BEGIN Provided records

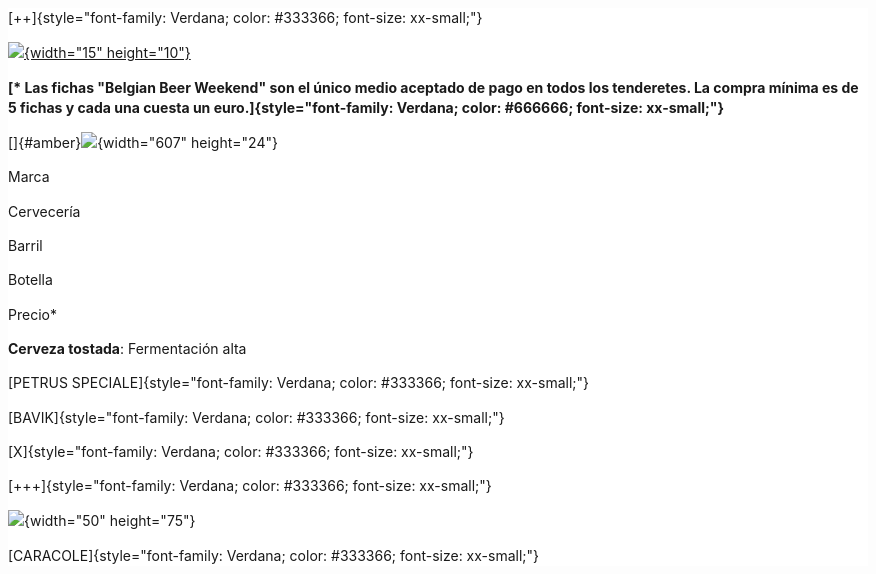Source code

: [++]{style="font-family: Verdana; color: #333366; font-size: xx-small;"}

<div>

[![](http://www.weekenddelabiere.be/images/top_icon.gif){width="15"
height="10"}](http://www.weekenddelabiere.be/fr/pages/bierkaart.htm#top)

</div>

**[\* Las fichas "Belgian Beer Weekend" son el único medio aceptado de
pago en todos los tenderetes. La compra mínima es de 5 fichas y cada una
cuesta un
euro.]{style="font-family: Verdana; color: #666666; font-size: xx-small;"}**

[]{#amber}![](http://www.weekenddelabiere.be/fr/images/Sub_amber.gif){width="607"
height="24"}

<div>

Marca

</div>

<div>

Cervecería

</div>

Barril

<div>

Botella

</div>

<div>

Precio\*

</div>

<div>

**Cerveza tostada**: Fermentación alta

</div>

[PETRUS
SPECIALE]{style="font-family: Verdana; color: #333366; font-size: xx-small;"}

[BAVIK]{style="font-family: Verdana; color: #333366; font-size: xx-small;"}

[X]{style="font-family: Verdana; color: #333366; font-size: xx-small;"}

[+++]{style="font-family: Verdana; color: #333366; font-size: xx-small;"}

![](http://www.weekenddelabiere.be/images/beerglasses/palm.jpg){width="50"
height="75"}

[CARACOLE]{style="font-family: Verdana; color: #333366; font-size: xx-small;"}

END Provided records

§ Exercise aim
Copy out, from the listing above, every line that contains the string "family".

§ Exercise solution
: [++]{style="font-family: Verdana; color: #333366; font-size: xx-small;"}
euro.]{style="font-family: Verdana; color: #666666; font-size: xx-small;"}**
SPECIALE]{style="font-family: Verdana; color: #333366; font-size: xx-small;"}
[BAVIK]{style="font-family: Verdana; color: #333366; font-size: xx-small;"}
[X]{style="font-family: Verdana; color: #333366; font-size: xx-small;"}
[+++]{style="font-family: Verdana; color: #333366; font-size: xx-small;"}
[CARACOLE]{style="font-family: Verdana; color: #333366; font-size: xx-small;"}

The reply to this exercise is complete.